Usually though, if you size your heating to minimize boiler heat up time, you'll usually find you have more than enough power to run the appropriately sized column. It's easy to turn down the power, difficult to add more.
I realize this absolutely does not answer your question.
No matter. Your response is insightful.
And in 10 days @punkin's cryptic response will be far more insightful.
StillDragon North America - Your StillDragon® Distributor for North America
Actually, @Grim, you did a fine job explaining it. It now makes sense that the vapor speed would be the same between plates. Now, do you get better efficiency from having a few smaller diameter riser vs one large one? I imagine the higher velocity would help your bubble cap work better?

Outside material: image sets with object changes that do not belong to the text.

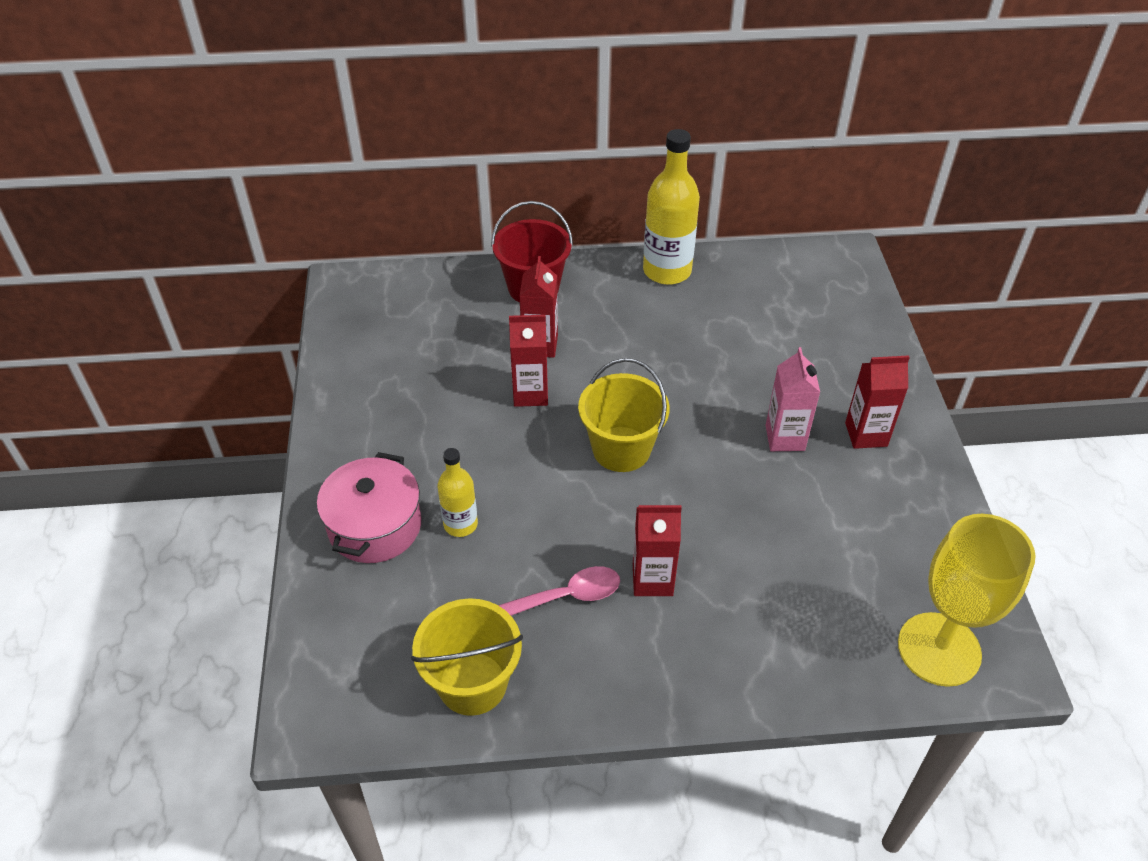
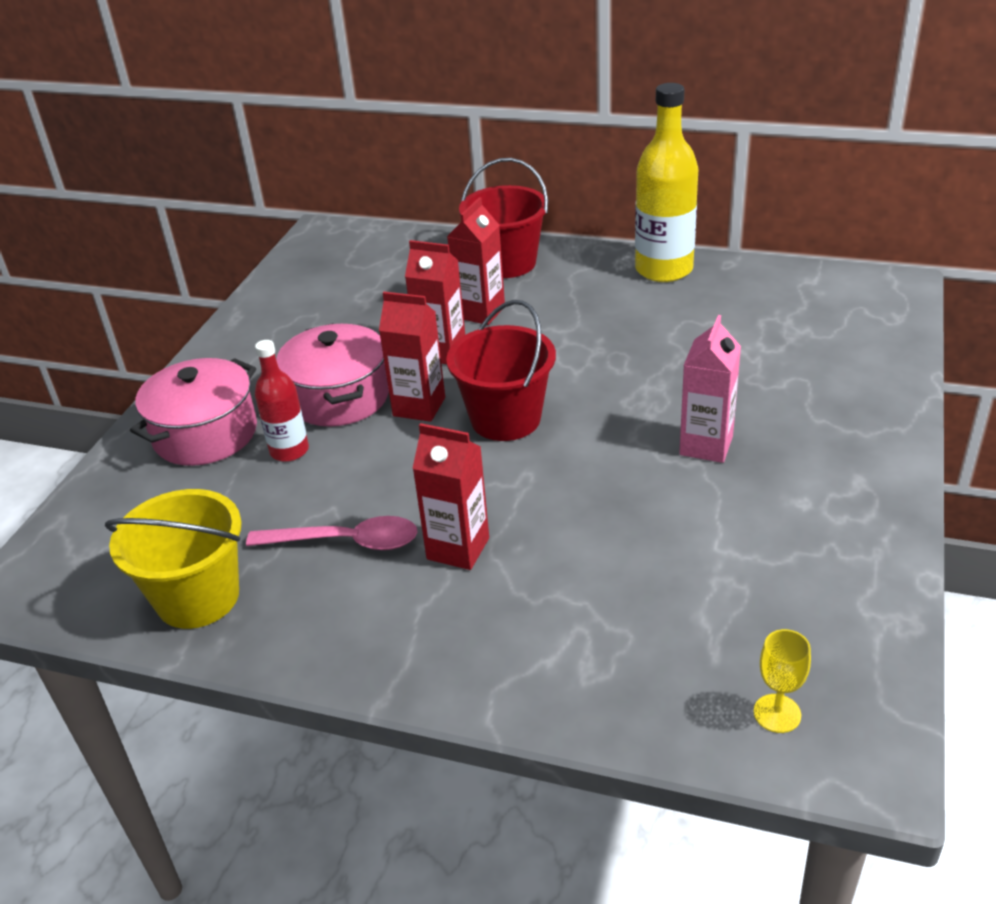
camera: 25 degrees right, 10 degrees down
(460, 524) = (289, 451): yellow bottle -> red bottle
(470, 460) = (339, 397): none -> pink pot
(621, 449) = (505, 419): yellow bucket -> red bucket
(866, 434) = (813, 462): red carton -> red carton (419, 407)
(939, 649) = (777, 713): yellow goblet -> yellow goblet, size x0.40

Oh, and your explanation of more power -----> more power was just exemplary as well ;)
Thanks for breaking that down.
One big DC or many small ones should be about the same, more DC diameter (whether single or combined) allows for faster running plates because it can pass more reflux to the plate below it. More power = more vapor = more reflux = increased need for bigger DC area.
So, what is the limit of how large you can make the caps before you don't have enough room for the bubbles to travel across the plate? 50% of the plate area?
I view the area of the plate that is not covered by a cap as the 'active area'. This is a misnomer of course as everything inside the chamber is an active area. The SS walls or the glass of a Crystal Dragon, the fluid that weeps into the bottom of the bubble cap, the walls of the downcomer, the bottom of the plate above... everything is an active surface.
The typical rule of thumb is to have about 50% of the plate covered by caps. That rule is VERY flexible and folks report good results with both more AND less active plate area.
Well that gives me something to start with.
I like to run whiskey at 140-160 proof. After equilibrating, getting there in 1 qt takes a bit of planning. I've noticed if I turn up the heat (to lower the abv) when the splatter increases a lot the abv out increases too, making me think that the small drops are getting close to equilibrium before they fall back in the phlegm. Kind of like a sprinkler (distributer) in a large distilliation column. Like @Lloyd said, every liquid to vapor interface is an active surface.